A la croisée des chemins entre Blanche-Neige, Phèdre et Hamlet, Le Reflet brisé est un roman fascinant qui m’a emportée dès les premières pages pour ne plus jamais me lâcher en me faisant passer par toutes les émotions…
Voici la quatrième de couverture :
Au cœur du royaume de Steinburg, la rumeur se propage : il se dit que la nouvelle reine serait affreusement laide.
Wilhelm II vient de prendre pour épouse Kirsten von Schaffen. Mais l’union n’est que politique, nécessaire pour calmer les tensions avec Brückenberg, la contrée ennemie.
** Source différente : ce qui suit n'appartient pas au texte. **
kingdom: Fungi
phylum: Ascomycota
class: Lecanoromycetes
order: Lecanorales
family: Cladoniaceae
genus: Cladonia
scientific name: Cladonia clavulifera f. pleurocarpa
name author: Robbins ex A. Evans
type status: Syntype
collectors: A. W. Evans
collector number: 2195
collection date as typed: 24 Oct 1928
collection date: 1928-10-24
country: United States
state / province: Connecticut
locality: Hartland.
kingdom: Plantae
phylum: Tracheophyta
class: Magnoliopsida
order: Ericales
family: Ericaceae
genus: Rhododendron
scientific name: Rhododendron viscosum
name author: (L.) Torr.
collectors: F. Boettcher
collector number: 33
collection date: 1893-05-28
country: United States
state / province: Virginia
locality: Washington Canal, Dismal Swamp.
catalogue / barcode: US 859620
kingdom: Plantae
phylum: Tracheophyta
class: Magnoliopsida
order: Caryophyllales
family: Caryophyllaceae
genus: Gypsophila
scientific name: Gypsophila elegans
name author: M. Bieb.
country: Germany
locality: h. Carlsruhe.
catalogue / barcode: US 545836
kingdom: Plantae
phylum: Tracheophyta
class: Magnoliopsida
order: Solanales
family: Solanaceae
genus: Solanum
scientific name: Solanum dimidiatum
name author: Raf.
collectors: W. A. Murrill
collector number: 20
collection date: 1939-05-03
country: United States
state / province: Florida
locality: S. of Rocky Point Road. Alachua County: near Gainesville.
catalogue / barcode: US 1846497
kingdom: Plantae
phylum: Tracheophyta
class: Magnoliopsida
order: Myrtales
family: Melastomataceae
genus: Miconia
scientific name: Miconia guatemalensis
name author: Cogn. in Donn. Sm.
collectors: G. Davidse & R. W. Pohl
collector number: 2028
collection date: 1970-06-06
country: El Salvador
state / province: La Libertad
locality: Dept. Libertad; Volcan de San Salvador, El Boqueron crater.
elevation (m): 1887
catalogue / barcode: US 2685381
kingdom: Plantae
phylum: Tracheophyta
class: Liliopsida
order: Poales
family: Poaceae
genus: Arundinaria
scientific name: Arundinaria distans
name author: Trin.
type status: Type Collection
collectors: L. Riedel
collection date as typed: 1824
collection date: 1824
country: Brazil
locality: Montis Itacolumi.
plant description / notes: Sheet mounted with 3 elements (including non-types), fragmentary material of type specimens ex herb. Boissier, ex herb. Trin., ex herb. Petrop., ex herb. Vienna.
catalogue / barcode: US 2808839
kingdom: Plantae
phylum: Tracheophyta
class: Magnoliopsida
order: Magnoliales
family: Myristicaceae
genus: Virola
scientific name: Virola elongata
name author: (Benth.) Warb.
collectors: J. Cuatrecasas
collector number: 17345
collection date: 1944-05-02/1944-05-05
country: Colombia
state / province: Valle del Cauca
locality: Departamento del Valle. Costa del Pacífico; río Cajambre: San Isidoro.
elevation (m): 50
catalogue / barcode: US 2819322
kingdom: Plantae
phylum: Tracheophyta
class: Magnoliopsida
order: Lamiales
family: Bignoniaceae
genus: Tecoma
Sitôt mariée, la jeune princesse subit de plein fouet la cruauté de la cour. Étrangère au pays, défigurée, sans famille ni amis, elle est une cible facile pour Wilhelm et ses partisans.
Pourtant, en silence, malgré la douleur, la reine calomniée endure et se bat pour exister. Pour prendre la place qui lui revient. Jour après jour, son reflet s’adoucit dans les yeux de son confident : Weiss, son beau-fils. Le prince héritier s’affirme comme l’exact opposé de son père. Il est érudit, altruiste et séduisant. La relation qui se tisse entre les deux jeunes gens, discrète et puissante, brise la solitude de la souveraine.
Mais dans l’ombre de sa chambre, à l’abri des regards, le miroir offert par son époux comme une ultime moquerie murmure à l’oreille de Kirsten …
De lui viendra son ascension ou sa perte.
Je ne peux pas trop dévoiler l’intrigue. En effet, elle est construite finement et est ciselée de telle manière que l’on ne comprend tout qu’à la fin. Nina (oui, vous me permettrez de l’appeler par son prénom, Nina Gorlier est une collègue avec laquelle j’ai eu la chance de travailler l’année dernière) nous leurre, nous malmène et nous bouscule du début à la fin – et on en redemande.
Pour ne rien indiquer de l’histoire, je me servirais des influences qu’elle-même reconnaît dans la dédicace qu’elle m’a offerte. De la tragédie de Shakespeare, on retrouve le personnage du fils, contraint de venger l’honneur de son père, de faire reconnaître la vérité sur sa mort, au point de risquer de tout perdre. De celle de Racine, on reconnaît le schéma de la belle-mère, plus jeune et secrètement amoureuse de son beau-fils. A Grimm, on voit des dizaines de clins d’yeux, toujours détournés. Du miroir qui s’exprime aux pommes empoisonnées en passant par le cœur d’un animal donné par le chasseur, on pourrait alors croire à une « simple » réécriture, mais c’est bien plus que ça. Le statut du héros lui-même est trouble : Kristen est à la fois la jeune princesse et la reine-mère face à un jeune Prince Weiss (dont le nom signifie « Blanc » en allemand) qui devient lui-même une Blanche-Neige plus moderne, protégée par le Chasseur et un Nain.
Dans ce roman, il y a de l’intrigue politique, de la romance, du merveilleux, du polar. Mais le plus déconcertant, c’est ce changement brutal au milieu du roman. Kirsten est d’abord le personnage attachant, la jeune femme humiliée parce que défigurée par injustice dans son jeune âge, on espère qu’elle parviendra à s’échapper des griffes maléfiques de Wilhelm II. Pourtant, à la mort de ce dernier, tout bascule, dans sa vie, dans le château et dans la tête du lecteur. Pour tout vous dire, j’ai même été gênée, comme Weiss, je me suis vu ne pas accepter la vérité : je refusais d’admettre ce qui se dévoilait à mes yeux, c’est dire tout le talent de Nina !
Je ne peux pas vous dire que c’est là une histoire enchanteresse, mais c’est un roman absolument fascinant. Et la fin est imprévisible. Nina maîtrise parfaitement son intrigue et la psychologie de ses personnages. Leur passé est dévoilé progressivement, juste pour éclairer leurs motivations. Le lecteur est aux prises avec les doutes, les hésitations, les décisions des bons comme des mauvais et se voit haïr puis plaindre les bons, comme les méchants.
J’ai dévoré ce livre et je vous le conseille chaleureusement. C’est un véritable coup de cœur ! Il est en lice pour le PLIB 2023 et il le mérite !! Bravo Nina !!